Redefining a Shotgun Leader: An Adaptable Approach

  • Published
  • By Lt. Col. Chris Fernengel
  • 21st Space Wing
Adaptability and versatility are key competencies of modern leadership. The unpredictable, dynamic nature of our business demands that we prepare our Airmen – both personally and professionally – to face challenges that require these skills to be successful. While there is no one path to developing these traits -- each individual will have their own approach as they mature and collect experience -- a critical component towards making adaptability and versatility more than mere ‘buzzwords,’ is how we apply these principles in our daily lives. One method I suggest is to consider your overall goal, and focus on selecting the appropriate tool(s) to meet your objective. This applies to any task: a project, an assignment or attempting to select the perfect gift.

Within academic circles, there’s been considerable debate regarding a ‘shotgun approach’ versus ‘rifle approach’ to leadership. While both the rifle and shotgun are weapons (or tools), their intents are very different. The oft-derided shotgun approach is generally considered indiscriminate, haphazard or experimental; while the rifle approach is considered to be precise, targeted and strategic. Rather than discuss the interpersonal leadership ‘shotgun approach’ theory, my intent is to compare the characteristics of an effective leader to that of a shotgun. Specifically, modern leaders – like a shotgun – are effective because of their versatility and ability to meet threats and challenges head-on.

Several years ago, I decided to gift my younger brother a firearm for Christmas. He’d just started his family and moved to a new home in a rural area with surprisingly high crime rates. I knew that whatever firearm I selected it needed to be a perfect fit, as neither my brother nor his wife had much experience. I started the process of narrowing down options by identifying requirements; the gun must be able to perform several functions: recreational, self-defense and hunting. I also wanted the gift to be able to grow with him throughout various stages of his life, so it needed to be operable at both close range and at relatively long distances (75+ yards) with the correct ammo, be durable while requiring little maintenance, and accurately fire with different types of ammunition. Only one firearm would do: a shotgun.

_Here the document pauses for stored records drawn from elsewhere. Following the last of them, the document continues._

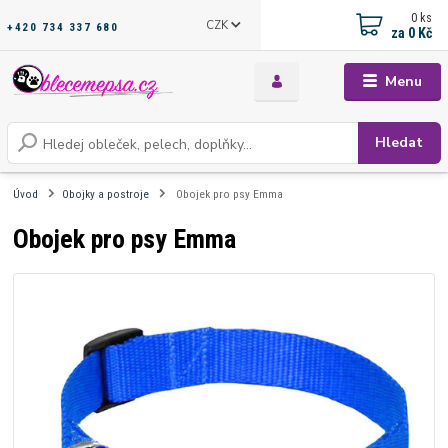
0
ks
CZK
+420 734 337 680
za
0 Kč
Menu
Hledat
Úvod
Obojky a postroje
Obojek pro psy Emma
Obojek pro psy Emma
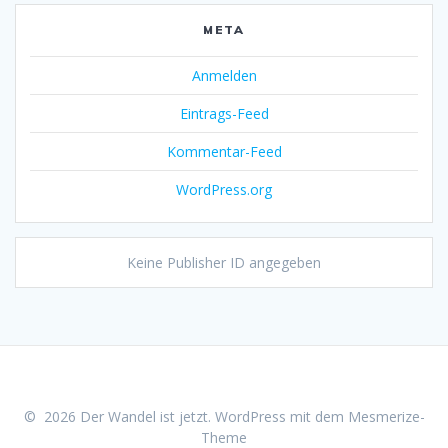
META
Anmelden
Eintrags-Feed
Kommentar-Feed
WordPress.org
Keine Publisher ID angegeben
© 2026 Der Wandel ist jetzt. WordPress mit dem
Mesmerize-
Theme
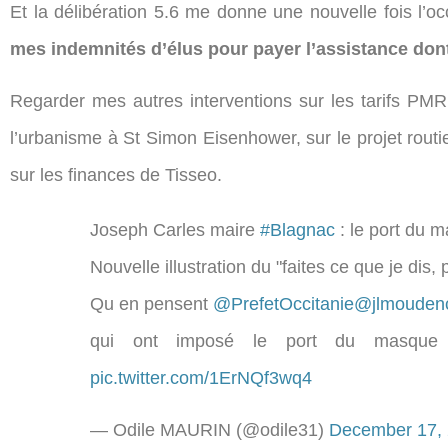
Et la délibération 5.6 me donne une nouvelle fois l’o
mes indemnités d’élus pour payer l’assistance don
Regarder mes autres interventions sur les tarifs PMR 
l’urbanisme à St Simon Eisenhower, sur le projet rout
sur les finances de Tisseo.
Joseph Carles maire
#Blagnac
: le port du m
Nouvelle illustration du "faites ce que je dis,
Qu en pensent
@PrefetOccitanie
@jlmouden
qui ont imposé le port du masque e
pic.twitter.com/1ErNQf3wq4
— Odile MAURIN (@odile31)
December 17,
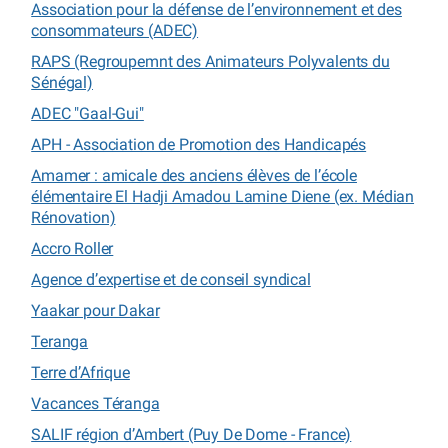
Association pour la défense de l’environnement et des
consommateurs (ADEC)
RAPS (Regroupemnt des Animateurs Polyvalents du
Sénégal)
ADEC "Gaal-Gui"
APH - Association de Promotion des Handicapés
Amamer : amicale des anciens élèves de l’école
élémentaire El Hadji Amadou Lamine Diene (ex. Médian
Rénovation)
Accro Roller
Agence d’expertise et de conseil syndical
Yaakar pour Dakar
Teranga
Terre d’Afrique
Vacances Téranga
SALIF région d’Ambert (Puy De Dome - France)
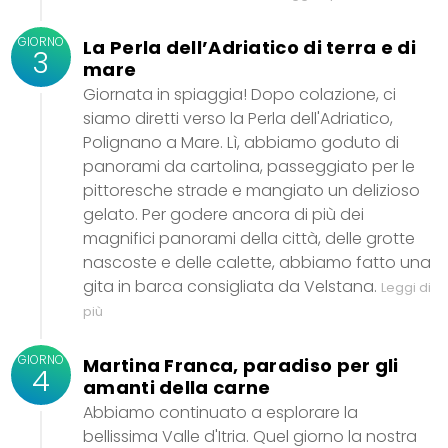
GIORNO
La Perla dell’Adriatico di terra e di
3
mare
Giornata in spiaggia! Dopo colazione, ci
siamo diretti verso la Perla dell'Adriatico,
Polignano a Mare. Lì, abbiamo goduto di
panorami da cartolina, passeggiato per le
pittoresche strade e mangiato un delizioso
gelato. Per godere ancora di più dei
magnifici panorami della città, delle grotte
nascoste e delle calette, abbiamo fatto una
gita in barca consigliata da Velstana.
Leggi di
più
GIORNO
Martina Franca, paradiso per gli
4
amanti della carne
Abbiamo continuato a esplorare la
bellissima Valle d'Itria. Quel giorno la nostra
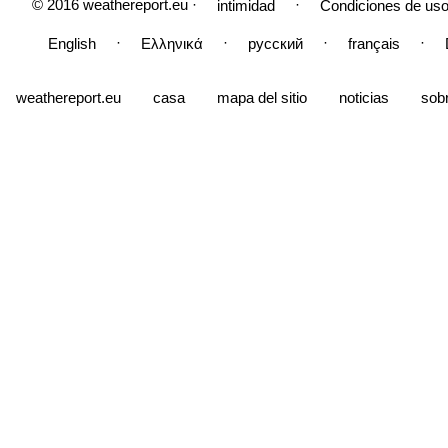
© 2016 weathereport.eu ·
·
intimidad
Condiciones de uso
·
·
·
·
English
Ελληνικά
русский
français
weathereport.eu
casa
mapa del sitio
noticias
sob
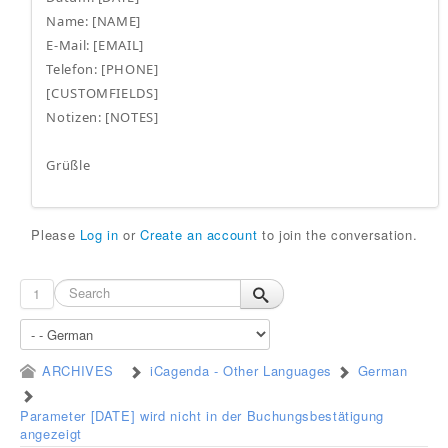
Name: [NAME]
E-Mail: [EMAIL]
Telefon: [PHONE]
[CUSTOMFIELDS]
Notizen: [NOTES]
Grüßle
Please
Log in
or
Create an account
to join the conversation.
1
ARCHIVES
iCagenda - Other Languages
German
Parameter [DATE] wird nicht in der Buchungsbestätigung
angezeigt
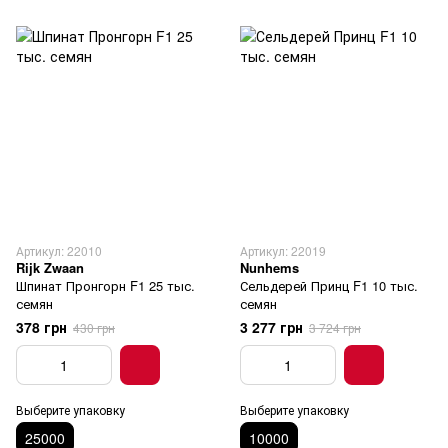
Артикул: 22010
Артикул: 22019
Rijk Zwaan
Nunhems
Шпинат Пронгорн F1 25 тыс.
Сельдерей Принц F1 10 тыс.
семян
семян
378 грн
3 277 грн
430 грн
3 724 грн
Выберите упаковку
Выберите упаковку
25000
10000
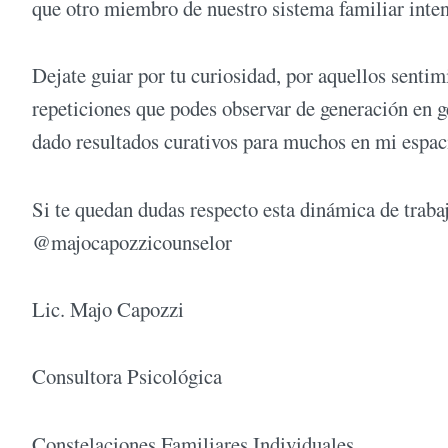
que otro miembro de nuestro sistema familiar inten
Dejate guiar por tu curiosidad, por aquellos sentim
repeticiones que podes observar de generación en 
dado resultados curativos para muchos en mi espac
Si te quedan dudas respecto esta dinámica de traba
@majocapozzicounselor
Lic. Majo Capozzi
Consultora Psicológica
Constelaciones Familiares Individuales.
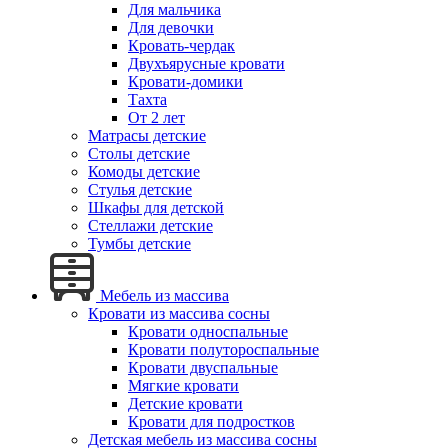
Для мальчика
Для девочки
Кровать-чердак
Двухъярусные кровати
Кровати-домики
Тахта
От 2 лет
Матрасы детские
Столы детские
Комоды детские
Стулья детские
Шкафы для детской
Стеллажи детские
Тумбы детские
Мебель из массива
Кровати из массива сосны
Кровати односпальные
Кровати полутороспальные
Кровати двуспальные
Мягкие кровати
Детские кровати
Кровати для подростков
Детская мебель из массива сосны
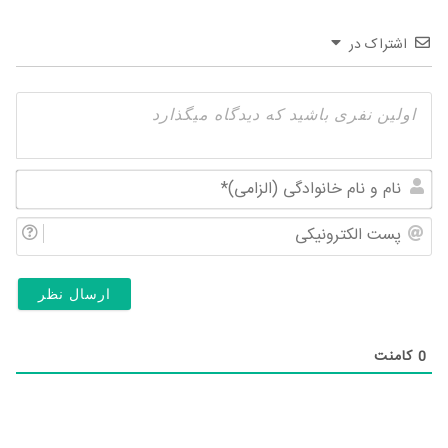
اشتراک در
نام
و
پس
نام
الک
خان
(ال
0
کامنت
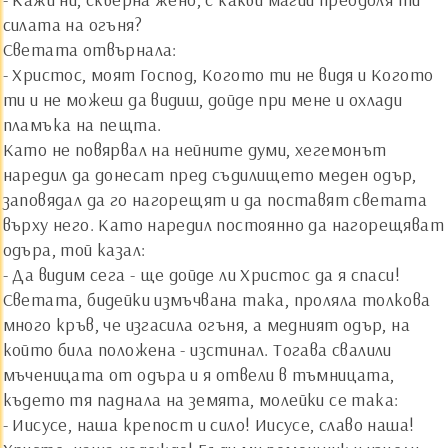
силата на огъня?
Светата отвърнала:
- Христос, моят Господ, Когото ти не видя и Когото
ти и не можеш да видиш, дойде при мене и охлади
пламъка на пещта.
Като не повярвал на нейните думи, хегемонът
наредил да донесат пред съдилището меден одър,
заповядал да го нагорещят и да поставят светата
върху него. Като наредил постоянно да нагорещяват
одъра, той казал:
- Да видим сега - ще дойде ли Христос да я спаси!
Светата, бидейки измъчвана така, проляла толкова
много кръв, че изгасила огъня, а медният одър, на
който била положена - изстинал. Тогава свалили
мъченицата от одъра и я отвели в тъмницата,
където тя паднала на земята, молейки се така:
- Иисусе, наша крепост и сило! Иисусе, славо наша!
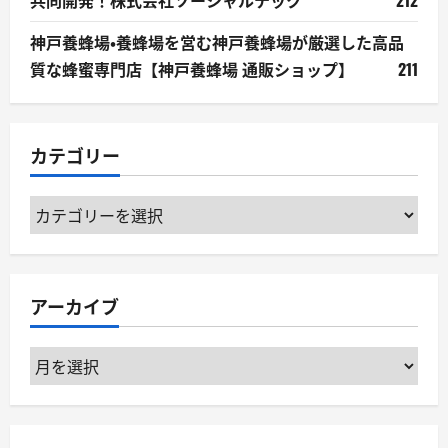
神戸養蜂場・養蜂場を営む神戸養蜂場が厳選した高品
質な蜂蜜専門店【神戸養蜂場 通販ショップ】
211
カテゴリー
カ
テ
ゴ
リ
アーカイブ
ー
ア
ー
カ
イ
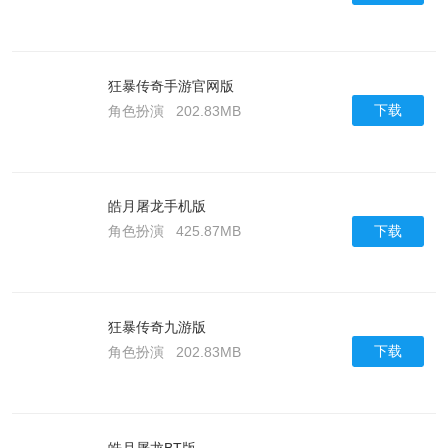
狂暴传奇手游官网版
下载
角色扮演
202.83MB
皓月屠龙手机版
下载
角色扮演
425.87MB
狂暴传奇九游版
下载
角色扮演
202.83MB
皓月屠龙BT版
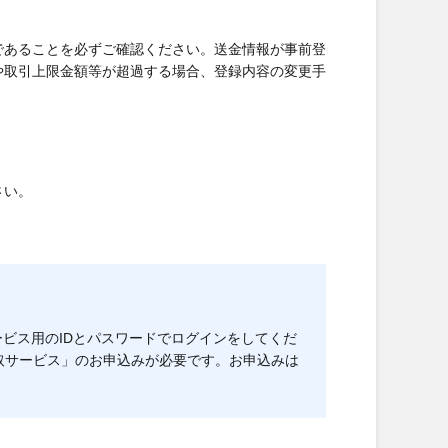
であることを必ずご確認ください。送金情報が事前登
や取引上限金額等が超過する場合、登録内容の変更手
さい。
ビス用のIDとパスワードでログインをしてくだ
取サービス」のお申込みが必要です。お申込みは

Based on the requirements, a shotgun was the ideal gift. Due to its versatility and adaptability, it can be used for a myriad of tasks, has the ability to shoot a variety of ammunition and hold its own against diverse threats. These are the reasons why I compare the shotgun to the traits of leaders I most admire. ‘Shotgun Leaders’ are effective in that they can serve multiple purposes.

A Shotgun leader has an arsenal of traits they can call upon in order to modify their approach for any situation in which they find themselves. Since our leadership challenges are rarely clear-cut, requiring us to often operate in the ‘gray,’ this necessitates Airmen who, like shotguns, can adapt and perform effectively in many different roles.
Much like Shotgun Leaders, a shotgun can clearly convey its intent: both in physical appearance and audible communication. No matter the environment, it is easily recognizable and its presence is acknowledged; virtually anyone can identify it as a shotgun.

Additionally, when a pump-action shotgun chambers a round, it makes a very distinct noise --instantly communicating its intent to engage with lethal force. A Shotgun Leader uses a similar approach by clearly communicating an organization’s values, priorities and goals to its team. As former Navy SEALs Jocko Willink and Leif Babin state, “It’s not what you preach, it’s what you tolerate.” Shotgun Leaders lead by example, hold others accountable, effectively redlining unsafe practices and unacceptable behaviors, such as sexual harassment, discrimination, hazing and domestic violence.

You may be asking yourself, how do I become a Shotgun Leader? The bottom line is that experience and humility will help you refine your leadership style and allow you to use your ‘ammo’ effectively. One way the Air Force helps its Airmen develop their leadership acumen is through professional military education opportunities, such as Airman Leadership School, Noncommissioned Officer Academy, Senior NCOA, Basic, Intermediate and Senior Developmental Education. Other opportunities to learn and grow can come from mentors, the Airmen Comprehensive Assessment or other forms of feedback, by joining local groups like the Top-3 or Company Grade Officer Council. In order to be a Shotgun Leader, you must be a student of their craft, and it is up to you to seek out opportunities to develop your “ammo.”

While we cannot predict with certainty the challenges ahead, I contend that Shotgun Leaders exhibit the modern leadership traits clearly required of our Airmen; just as the pump-action shotgun was a clear winner when selecting my brother’s gift. What holds true for a shotgun also holds true for a leader: neither change shape in evolving environments, but rather adapt to meet any demand they engage. It’s imperative our Airmen and those who lead them possess the ability to adapt with the evolving challenges of today and tomorrow. Because as Al Capone once said, “A smile will get you pretty far…But a smile and a [shotgun] will get you farther.”